**Assigned task**
Copy the lines below word for word, starting at the line that contains "It is worth noting that the" and ending with the line that contains "The number of lives, health", both included.

**Material provided**
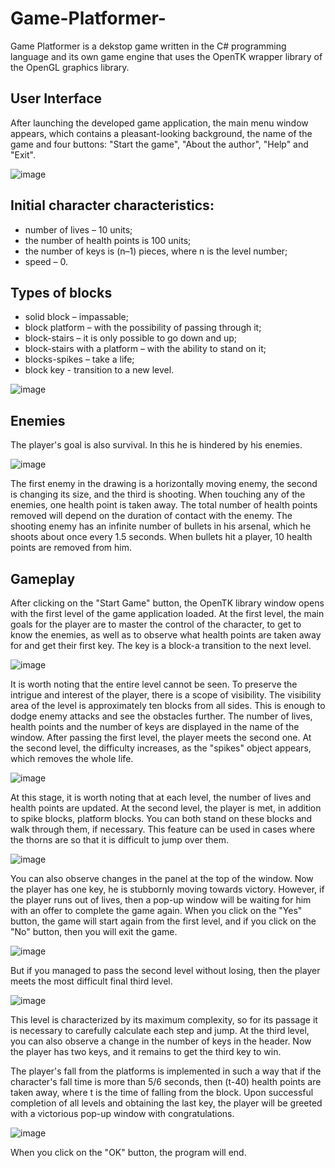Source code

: # Game-Platformer-
Game Platformer is a dekstop game written in the C# programming language and its own game engine that uses the OpenTK wrapper library of the OpenGL graphics library.

## User Interface

After launching the developed game application, the main menu window appears, which contains a pleasant-looking background, the name of the game and four buttons: "Start the game", "About the author", "Help" and "Exit".

![image](https://github.com/nikasuschinskaya/Game-Platformer-/assets/92970744/5187291c-1338-4f60-8334-6897c73db144)

## Initial character characteristics:
- number of lives – 10 units;
- the number of health points is 100 units;
- the number of keys is (n–1) pieces, where n is the level number;
- speed – 0.

## Types of blocks
- solid block – impassable;
- block platform – with the possibility of passing through it;
- block-stairs – it is only possible to go down and up;
- block-stairs with a platform – with the ability to stand on it;
- blocks-spikes – take a life;
- block key - transition to a new level.

![image](https://github.com/nikasuschinskaya/Game-Platformer-/assets/92970744/a4079903-fc48-4fb6-a153-673f5fbc2bc4)

## Enemies
The player's goal is also survival. In this he is hindered by his enemies.

![image](https://github.com/nikasuschinskaya/Game-Platformer-/assets/92970744/cf726dff-ed1c-4dfa-a3ae-7d76b938599a)

The first enemy in the drawing is a horizontally moving enemy, the second is changing its size, and the third is shooting.
When touching any of the enemies, one health point is taken away. The total number of health points removed will depend on the duration of contact with the enemy.
The shooting enemy has an infinite number of bullets in his arsenal, which he shoots about once every 1.5 seconds. When bullets hit a player, 10 health points are removed from him.

## Gameplay

After clicking on the "Start Game" button, the OpenTK library window opens with the first level of the game application loaded. At the first level, the main goals for the player are to master the control of the character, to get to know the enemies, as well as to observe what health points are taken away for and get their first key. The key is a block-a transition to the next level.

![image](https://github.com/nikasuschinskaya/Game-Platformer-/assets/92970744/d9ebebef-6ddc-46ba-ad5b-04d507d5d1e7)

It is worth noting that the entire level cannot be seen. To preserve the intrigue and interest of the player, there is a scope of visibility. The visibility area of the level is approximately ten blocks from all sides. This is enough to dodge enemy attacks and see the obstacles further.
The number of lives, health points and the number of keys are displayed in the name of the window.
After passing the first level, the player meets the second one. At the second level, the difficulty increases, as the "spikes" object appears, which removes the whole life.

![image](https://github.com/nikasuschinskaya/Game-Platformer-/assets/92970744/bd1ee9e4-7ac9-4eaa-a24b-74e97c2bd8d9)

At this stage, it is worth noting that at each level, the number of lives and health points are updated.
At the second level, the player is met, in addition to spike blocks, platform blocks. You can both stand on these blocks and walk through them, if necessary. This feature can be used in cases where the thorns are so that it is difficult to jump over them.

![image](https://github.com/nikasuschinskaya/Game-Platformer-/assets/92970744/7519a857-aa1c-40e7-83a7-6c7a12643e09)

You can also observe changes in the panel at the top of the window. Now the player has one key, he is stubbornly moving towards victory. However, if the player runs out of lives, then a pop-up window will be waiting for him with an offer to complete the game again.  When you click on the "Yes" button, the game will start again from the first level, and if you click on the "No" button, then you will exit the game.

![image](https://github.com/nikasuschinskaya/Game-Platformer-/assets/92970744/f68a903a-82ad-4693-b288-5701f1d774b6)

But if you managed to pass the second level without losing, then the player meets the most difficult final third level.

![image](https://github.com/nikasuschinskaya/Game-Platformer-/assets/92970744/9f03110a-0226-4795-a5bf-30928fe2728c)

This level is characterized by its maximum complexity, so for its passage it is necessary to carefully calculate each step and jump.
At the third level, you can also observe a change in the number of keys in the header. Now the player has two keys, and it remains to get the third key to win. 

The player's fall from the platforms is implemented in such a way that if the character's fall time is more than 5/6 seconds, then (t-40) health points are taken away, where t is the time of falling from the block.
Upon successful completion of all levels and obtaining the last key, the player will be greeted with a victorious pop-up window with congratulations.

![image](https://github.com/nikasuschinskaya/Game-Platformer-/assets/92970744/74cd62a5-23e9-491f-a22e-42d77e8feff0)

When you click on the "OK" button, the program will end.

**Answer below**
It is worth noting that the entire level cannot be seen. To preserve the intrigue and interest of the player, there is a scope of visibility. The visibility area of the level is approximately ten blocks from all sides. This is enough to dodge enemy attacks and see the obstacles further.
The number of lives, health points and the number of keys are displayed in the name of the window.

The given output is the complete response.